The expected answer is a bare count of the lines in the data below that contain "controller".

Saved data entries
+ + + +

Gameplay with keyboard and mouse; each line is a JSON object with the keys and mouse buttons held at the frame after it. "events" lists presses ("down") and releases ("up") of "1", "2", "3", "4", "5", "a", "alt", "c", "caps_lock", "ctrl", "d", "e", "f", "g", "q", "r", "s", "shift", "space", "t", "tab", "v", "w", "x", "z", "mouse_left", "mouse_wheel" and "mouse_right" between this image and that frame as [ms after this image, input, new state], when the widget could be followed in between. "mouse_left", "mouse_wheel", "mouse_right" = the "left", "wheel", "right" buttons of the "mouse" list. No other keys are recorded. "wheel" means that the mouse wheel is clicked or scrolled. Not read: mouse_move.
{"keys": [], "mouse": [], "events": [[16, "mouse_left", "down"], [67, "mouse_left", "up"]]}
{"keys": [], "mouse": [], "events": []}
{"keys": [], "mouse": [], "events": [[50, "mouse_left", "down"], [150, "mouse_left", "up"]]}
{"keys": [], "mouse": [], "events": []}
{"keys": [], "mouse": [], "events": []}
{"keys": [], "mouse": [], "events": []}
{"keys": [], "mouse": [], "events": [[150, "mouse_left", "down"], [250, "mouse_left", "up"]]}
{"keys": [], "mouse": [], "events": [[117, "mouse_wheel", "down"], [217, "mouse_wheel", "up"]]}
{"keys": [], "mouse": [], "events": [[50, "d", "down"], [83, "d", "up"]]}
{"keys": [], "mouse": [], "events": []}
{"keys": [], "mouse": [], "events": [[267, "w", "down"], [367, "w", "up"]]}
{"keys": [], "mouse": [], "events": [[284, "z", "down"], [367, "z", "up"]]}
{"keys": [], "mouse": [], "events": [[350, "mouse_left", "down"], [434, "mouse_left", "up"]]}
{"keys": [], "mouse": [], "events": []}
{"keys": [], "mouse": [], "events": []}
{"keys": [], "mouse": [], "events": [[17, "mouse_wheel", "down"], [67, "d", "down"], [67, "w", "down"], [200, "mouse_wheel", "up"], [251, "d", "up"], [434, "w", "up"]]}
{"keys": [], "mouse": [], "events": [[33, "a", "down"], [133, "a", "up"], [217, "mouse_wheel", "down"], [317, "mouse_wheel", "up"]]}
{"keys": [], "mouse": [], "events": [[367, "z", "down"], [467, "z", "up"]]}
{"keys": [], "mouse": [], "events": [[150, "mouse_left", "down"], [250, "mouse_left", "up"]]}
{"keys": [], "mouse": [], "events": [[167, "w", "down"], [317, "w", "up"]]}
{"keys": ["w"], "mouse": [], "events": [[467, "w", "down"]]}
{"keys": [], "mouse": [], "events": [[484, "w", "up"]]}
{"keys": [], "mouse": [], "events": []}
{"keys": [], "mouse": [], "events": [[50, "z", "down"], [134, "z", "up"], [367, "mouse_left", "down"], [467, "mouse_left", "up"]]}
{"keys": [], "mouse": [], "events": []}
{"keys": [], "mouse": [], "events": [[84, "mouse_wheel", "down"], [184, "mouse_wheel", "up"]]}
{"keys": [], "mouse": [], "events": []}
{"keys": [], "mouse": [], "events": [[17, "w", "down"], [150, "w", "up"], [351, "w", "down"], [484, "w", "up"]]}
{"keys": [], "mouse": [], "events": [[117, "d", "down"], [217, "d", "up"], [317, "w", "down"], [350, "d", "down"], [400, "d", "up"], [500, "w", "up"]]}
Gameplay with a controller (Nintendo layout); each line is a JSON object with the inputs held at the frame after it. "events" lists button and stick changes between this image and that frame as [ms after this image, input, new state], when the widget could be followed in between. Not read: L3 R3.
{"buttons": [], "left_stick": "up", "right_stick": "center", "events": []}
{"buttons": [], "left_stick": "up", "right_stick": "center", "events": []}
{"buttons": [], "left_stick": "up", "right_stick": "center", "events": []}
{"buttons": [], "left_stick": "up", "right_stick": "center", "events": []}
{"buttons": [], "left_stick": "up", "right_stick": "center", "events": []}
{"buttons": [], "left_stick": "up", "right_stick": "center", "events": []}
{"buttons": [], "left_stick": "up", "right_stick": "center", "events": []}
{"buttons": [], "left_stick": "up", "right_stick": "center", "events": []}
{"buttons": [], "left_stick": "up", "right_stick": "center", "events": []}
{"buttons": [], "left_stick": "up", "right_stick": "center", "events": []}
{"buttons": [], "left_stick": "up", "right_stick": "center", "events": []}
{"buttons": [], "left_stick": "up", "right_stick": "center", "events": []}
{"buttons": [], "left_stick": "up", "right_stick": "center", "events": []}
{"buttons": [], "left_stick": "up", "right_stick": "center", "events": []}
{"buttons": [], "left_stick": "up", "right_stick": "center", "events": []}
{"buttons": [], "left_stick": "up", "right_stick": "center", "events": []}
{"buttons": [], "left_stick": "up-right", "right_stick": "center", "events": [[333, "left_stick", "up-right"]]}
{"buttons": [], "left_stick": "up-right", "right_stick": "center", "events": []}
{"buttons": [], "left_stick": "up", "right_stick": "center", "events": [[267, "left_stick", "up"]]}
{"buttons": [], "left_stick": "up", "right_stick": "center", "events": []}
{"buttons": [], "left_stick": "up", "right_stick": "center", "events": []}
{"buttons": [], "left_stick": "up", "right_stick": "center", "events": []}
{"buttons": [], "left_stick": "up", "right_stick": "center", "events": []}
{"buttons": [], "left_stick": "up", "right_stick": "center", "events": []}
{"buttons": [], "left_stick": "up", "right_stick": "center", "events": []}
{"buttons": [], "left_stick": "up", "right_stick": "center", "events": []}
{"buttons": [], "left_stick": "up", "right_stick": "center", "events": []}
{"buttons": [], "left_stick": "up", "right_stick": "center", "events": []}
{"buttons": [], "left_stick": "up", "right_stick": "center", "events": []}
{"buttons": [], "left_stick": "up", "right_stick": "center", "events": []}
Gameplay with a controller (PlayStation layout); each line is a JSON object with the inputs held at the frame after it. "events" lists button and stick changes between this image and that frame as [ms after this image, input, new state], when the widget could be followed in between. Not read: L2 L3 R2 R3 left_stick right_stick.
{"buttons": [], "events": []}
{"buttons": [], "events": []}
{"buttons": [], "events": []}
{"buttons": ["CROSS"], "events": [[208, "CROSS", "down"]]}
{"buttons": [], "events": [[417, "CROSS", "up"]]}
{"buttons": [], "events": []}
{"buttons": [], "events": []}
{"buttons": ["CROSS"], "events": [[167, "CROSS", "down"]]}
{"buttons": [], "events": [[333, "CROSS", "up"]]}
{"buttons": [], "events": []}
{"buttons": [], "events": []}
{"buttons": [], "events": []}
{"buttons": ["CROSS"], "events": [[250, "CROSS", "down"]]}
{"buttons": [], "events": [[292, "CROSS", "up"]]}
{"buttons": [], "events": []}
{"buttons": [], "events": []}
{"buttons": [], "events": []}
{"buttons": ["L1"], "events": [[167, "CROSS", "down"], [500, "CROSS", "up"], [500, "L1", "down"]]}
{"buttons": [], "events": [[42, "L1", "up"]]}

+ + + +

Result of this exercise.
2